Zola Shearing

Pets Age: 
4 year old 4 months
Pet Type: 
Female Neutered, Greyhound

At the time of writing, Zola is a 4 year 4 month old, female neutered, Greyhound. She started attending the Smart Clinic in October 2013 and has had 10 appointments over 2.5 months to date.Her presenting sign was that she showed an on-going low grade left fore lameness. This had been un-responsive to Non-steroidal anti-inflammatory treatment (Meloxicam). The lameness first materialised in June 2013 following a very active beach holiday and may have coincided with a fall on the beach which included an awkward landing. Exercise had been restricted and only lead-walking was taking place as anything more challenging would exacerbate the left fore lameness.

On first presentation to the Smart Clinic it was initially noted on postural assessment that she was not fully weight bearing through the right hind. On gait evaluation, circumduction and abduction of the right hind was also noted along with shortening in the caudal phase of the stride of the left fore. Both left fore and right hind lameness’s could be graded at 1/10. The thoracolumbar spine was moving laterally in a more exaggerated fashion to the right. Her gait pattern was stilted in general with little flexion and extension occurring about shoulders, hips and stifles.
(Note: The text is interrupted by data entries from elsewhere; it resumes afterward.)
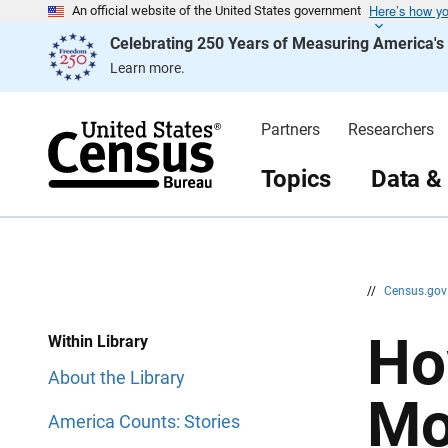
Here’s how y
S
S
An official website of the United States government
k
k
Celebrating 250 Years of Measuring America'
i
i
p
p
Learn more.
H
N
e
a
a
v
d
i
Partners
Researchers
e
g
r
a
t
Topics
Data &
i
o
n
//
Census.go
Ho
Within Library
About the Library
Mo
America Counts: Stories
When walking in a circle in either direction, flexibility at the cervico-thoracic junction was poor.

On initial palpation discomfort was noted on palpation of the external border of the intervertebral foramen at the level of C6-7 on both sides. Radiating nerve root pain was detected on palpation of the groove between the long and lateral heads of the triceps bilaterally. She was reluctant to flex her neck to the right. Both shoulders were restricted in extension. Left elbow extension was resented and left elbow effusion was present. There was some discomfort on tensioning of the left biceps tendon. The longissimus lumborum muscle showed marked hyperaesthesia and allodynia along its length particularly on the left. The right hind was atrophied and right sciatica was present. Passive flexion of both stifles was limited and there was a degree of remodelling and buttress affecting the right stifle.
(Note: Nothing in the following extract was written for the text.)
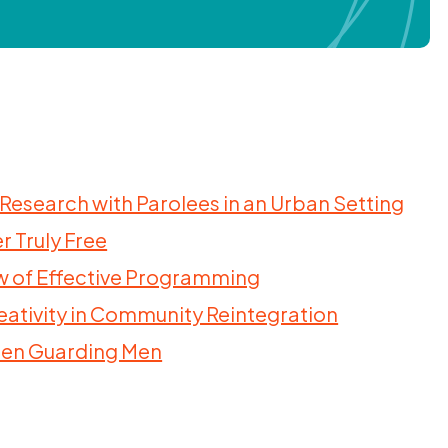
 Research with Parolees in an Urban Setting
r Truly Free
iew of Effective Programming
Creativity in Community Reintegration
men Guarding Men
It seemed that the abnormal gait pattern seen by Zola’s owner s over the summer had been caused by a combination of chronic overloading of the left fore from offloading the right hind and from the whip-lash type injury sustained on holiday. A rehabilitation programme was commenced. Techniques included physiotherapy exercises. The initial aim was to improve proprioception and neuromotor communication. With time the focus changed to improved postural muscle recruitment when standing, strength-building and developing more sustainable neuromotor recruitment patterns globally. Techniques also included aquatic treadmill walking, acupuncture, chiropractic techniques, soft tissue work, heat therapy and therapeutic ultrasound application to the biceps tendon.

At Zola’s third appointment which was three weeks after starting treatment no left fore lameness was detected at home or on gait evaluation. There continued to be a degree of right hind circumduction but this was less dramatic. Spinal flexibility in movement and in standing had improved. The tension in the left biceps had started to ease along with the dorsal cervical discomfort. The on-going area of high muscle tone was the longissimus lumborum at the level of L5-L7. There continued to be a degree of right hind sciatica although this had decreased in intensity.
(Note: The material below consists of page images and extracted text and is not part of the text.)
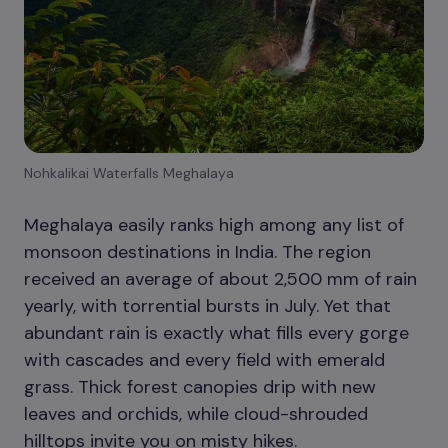
Nohkalikai Waterfalls Meghalaya
Meghalaya easily ranks high among any list of
monsoon destinations in India. The region
received an average of about 2,500 mm of rain
yearly, with torrential bursts in July. Yet that
abundant rain is exactly what fills every gorge
with cascades and every field with emerald
grass. Thick forest canopies drip with new
leaves and orchids, while cloud-shrouded
hilltops invite you on misty hikes.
After another two weeks and a further two appointments, the right hind abduction was no longer observed on a straight line but was noted at a marginal level on a circle to the left. Right hind static weight bearing had improved. Fluidity and range of shoulder and hip extension had improved. She tolerated a left biceps stretch well. Epaxial muscle tension between T10-L7 was present but had decreased further in intensity. No right hind sciatica was detected and there had been a marked improvement in in right hind muscle mass. There was an ongoing restriction to passive stifle flexion particularly on the right. At this stage a four week course of Cartrophen was instigated to address cartilaginous ‘wear and tear’ of the stifles.

At the stage of writing which is early January 2014, Zola’s attitude towards exercise has improved. She is brighter in herself. Her endurance has improved dramatically. We have started to gradually reintroduce off-lead walking (and running!) with little in the way of ill-effects.  Her treatment interval is now three weeks and this will most likely reduce further at her next visit. She is a good example of how our integrated, whole-animal approach at the SMART Clinic can help with more obscure ‘niggling’ lameness.